J A C O B S M U L I A N
poem
Reimagining
after David St. John
Reenvisioning the revisioning.
Lines upon lines, soft phrases spoken in
tandem. For lack of sight, constructed and
adorned with abandon . . . Abandoned, then
retold by new lips.
Coruscating strings on stained koa sleep in
their stand, siblings of sizes nestled nearby.
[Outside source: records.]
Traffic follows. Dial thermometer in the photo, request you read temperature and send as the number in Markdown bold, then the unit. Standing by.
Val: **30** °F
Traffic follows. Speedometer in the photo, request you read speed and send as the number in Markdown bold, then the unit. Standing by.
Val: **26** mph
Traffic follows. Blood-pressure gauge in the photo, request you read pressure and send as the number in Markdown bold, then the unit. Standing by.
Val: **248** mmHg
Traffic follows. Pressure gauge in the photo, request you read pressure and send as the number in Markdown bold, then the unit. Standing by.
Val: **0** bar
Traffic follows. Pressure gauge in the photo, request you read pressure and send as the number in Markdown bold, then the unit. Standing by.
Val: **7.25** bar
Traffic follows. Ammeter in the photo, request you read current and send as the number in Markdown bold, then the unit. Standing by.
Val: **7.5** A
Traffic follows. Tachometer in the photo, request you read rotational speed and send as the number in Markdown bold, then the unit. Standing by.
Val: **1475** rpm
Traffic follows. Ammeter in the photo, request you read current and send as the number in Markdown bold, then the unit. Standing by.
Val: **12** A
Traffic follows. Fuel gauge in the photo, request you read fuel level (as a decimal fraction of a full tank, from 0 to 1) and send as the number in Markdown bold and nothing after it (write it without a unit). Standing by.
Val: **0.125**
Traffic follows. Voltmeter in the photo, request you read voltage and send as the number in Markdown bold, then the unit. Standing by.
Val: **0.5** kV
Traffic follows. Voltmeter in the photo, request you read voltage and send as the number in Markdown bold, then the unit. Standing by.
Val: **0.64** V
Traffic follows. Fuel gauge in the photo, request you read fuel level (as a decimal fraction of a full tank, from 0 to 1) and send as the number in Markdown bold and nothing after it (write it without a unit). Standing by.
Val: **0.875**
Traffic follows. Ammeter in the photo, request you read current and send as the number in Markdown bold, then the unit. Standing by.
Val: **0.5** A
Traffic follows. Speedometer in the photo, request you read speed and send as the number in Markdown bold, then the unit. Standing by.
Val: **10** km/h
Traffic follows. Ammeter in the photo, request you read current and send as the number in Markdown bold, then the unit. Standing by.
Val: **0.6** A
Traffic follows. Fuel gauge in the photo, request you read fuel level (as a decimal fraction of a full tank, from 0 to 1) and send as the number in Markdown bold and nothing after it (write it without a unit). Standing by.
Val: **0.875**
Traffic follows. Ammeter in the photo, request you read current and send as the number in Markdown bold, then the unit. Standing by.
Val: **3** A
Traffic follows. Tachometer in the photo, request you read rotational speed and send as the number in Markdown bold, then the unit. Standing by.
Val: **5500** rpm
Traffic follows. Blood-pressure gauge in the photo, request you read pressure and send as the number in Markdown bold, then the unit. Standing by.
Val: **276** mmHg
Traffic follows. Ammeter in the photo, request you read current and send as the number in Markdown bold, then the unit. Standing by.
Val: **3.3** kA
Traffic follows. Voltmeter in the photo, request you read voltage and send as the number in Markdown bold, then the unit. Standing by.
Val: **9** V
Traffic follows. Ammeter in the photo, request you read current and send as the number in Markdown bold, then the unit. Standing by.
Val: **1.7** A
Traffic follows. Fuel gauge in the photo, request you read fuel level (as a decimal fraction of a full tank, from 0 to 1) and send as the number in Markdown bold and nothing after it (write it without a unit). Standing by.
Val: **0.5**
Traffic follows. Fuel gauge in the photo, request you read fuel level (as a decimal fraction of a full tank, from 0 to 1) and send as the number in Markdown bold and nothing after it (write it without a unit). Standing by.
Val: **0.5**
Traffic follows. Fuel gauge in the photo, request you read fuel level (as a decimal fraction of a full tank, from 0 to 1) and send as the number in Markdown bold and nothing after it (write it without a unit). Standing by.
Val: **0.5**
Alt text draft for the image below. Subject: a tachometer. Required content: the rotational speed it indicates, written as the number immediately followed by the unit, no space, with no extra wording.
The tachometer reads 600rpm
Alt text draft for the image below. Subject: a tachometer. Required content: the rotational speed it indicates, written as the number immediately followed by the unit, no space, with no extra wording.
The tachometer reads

All picked with felicity. All fleeting and rotten;
today's lunch in tomorrow's stomach.
Singing their haunting refrains to no one in
particular, Archie Shepp wa-wa-wa-ing away
at sleepless nights. My back feels twisted &
angry tonight, reminds me that I inhabit a
broken/breaking vessel. Tensioned strings
that run along rivers of blood, snapping back
into the wrong places, oscillating
incongruent phases. The bitter sting of
giving out, giving up. Under these
conditions, I can’t tell whether my hips
want to stay in their joint sockets or just
do it for my sake. (Fall of fruit; fruit falling
from her holes; fall of paradise; paradise told
as a journey; fall of sin; fall of man) Tonight,
I'll dance and sing alone in our short
hallways, queue up a song for no one in
particular,
"For I am an engine
And I'm rolling on
Through endless revisions to state what I
mean
For sweetness alone who flew out
the window
And landed
back home in a
garden
of
green"
Jacob Smulian lives in Athens, Georgia. This is his first publication.